Your life network…

social-network-links

This week I made new connections with an IT data management specialist, a dentist and a burlesque dancer. Quite a diverse group huh?

The value of introductions, building a network of connections and subsequent relationships were highlighted for me today… having commented on LinkedIn on a post from Italy, I tweeted something related from London.  Within 30 minutes I had received responses from the US, Italy and Israel.  The tweet was a fairly innocuous one, but apparently it caught the attention of people around the world that not only follow me, but whom I’ve met in person or worked with.

I guess it’s testament to the value of good digital and personal interaction

Earlier this afternoon, I had a coffee with an architect friend and business contact Dr Eitan Karol from South Africa – I’ve known him for over 10 years and he’s in town for business. He checked to see if I had time for a coffee… of course I did! He contacted me through LinkedIn as he realised my Arup email address bounced… the result was a great chat in a rooftop cafe bar looking over the London skyline.  I’ll be meeting with him for a glass of wine at sundown when I’m in Cape Town at the end of February.

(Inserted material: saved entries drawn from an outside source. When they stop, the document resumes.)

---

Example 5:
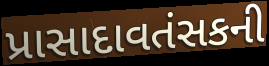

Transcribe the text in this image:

પ્રાસાદાવતંસકનીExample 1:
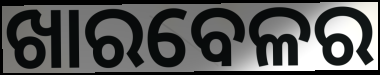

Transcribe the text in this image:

ଖାରବେଳର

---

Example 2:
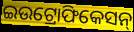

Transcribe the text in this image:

ଇଉଟ୍ରୋଫିକେସନ୍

Even as I’m writing this sitting in the Aviary bar at the Montcalm Hotel on Finsbury Square waiting for an ex-colleague to join me, my buddy Mark Taylor just checked-in using ‘Swarm’ at Moorgate tube station… all it takes is a phone call from me “bloody hell, you’re quick” is his first response, followed by “I’ll check Swarm to find out where you are” and he’s on his way here to join me.  Work chat ensues and my ex-colleague joins us; before you know it each of their networks have expanded.  I wouldn’t go as far as to say I’m a #SuperConnector but it’s a start!

Modern business (or life too) works this way. Technology allows serendipity to be extended whereby chance meetings aren’t really left to chance – you put yourself in a certain position politically, emotionally and physically such that when others do the same, the frequency of ‘chance’ meetings is increased.  It follows then, that you meet your connections more often, share stories about work, life, families and that particularly nice bottle of red you had (and reviewed on Vivino)- before you know it, you’ve moved from strangers to colleagues, to friends.

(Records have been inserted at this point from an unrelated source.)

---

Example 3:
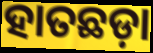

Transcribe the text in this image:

ହାତଛଡ଼ା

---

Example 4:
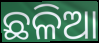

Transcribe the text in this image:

ଛଳିଆ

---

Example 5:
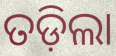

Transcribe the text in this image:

ତଡ଼ିଲାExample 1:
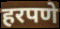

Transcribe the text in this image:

हरपणे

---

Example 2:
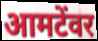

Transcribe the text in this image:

आमटेंवर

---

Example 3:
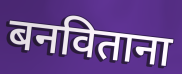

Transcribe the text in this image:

बनविताना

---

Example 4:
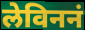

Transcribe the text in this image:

लेविननं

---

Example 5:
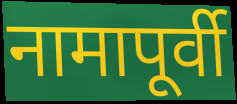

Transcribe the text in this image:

नामापूर्वीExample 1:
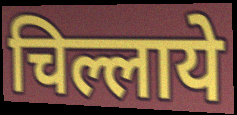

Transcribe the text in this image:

चिल्लाये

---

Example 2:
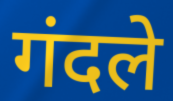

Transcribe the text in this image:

गंदले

Oh you have such good luck, people say…

Nonsense!  I’ve said to many people over the years that I don’t believe in good luck… I believe in bad luck as most bad things that happen tend to be out of your control.  Good luck however is pretty much under your control… you can choose to educate yourself, choose to put yourself in a particular place, choose to live healthily, choose to tell the truth over hiding from it.  Everything we do puts us in a certain position where we are influenced in some way by our old or new connections.

I think what I’m saying here is that if you choose to put yourself out there do it with integrity and make efforts to be another person’s good luck. And if you do, technology is a great enabler for extending your circle of influence in a human way.

you can be another person’s ‘good luck’…

However you choose to communicate in life, whatever methods, platforms or apps you use, make the most of them, be sincere and always try to leave a positive impression.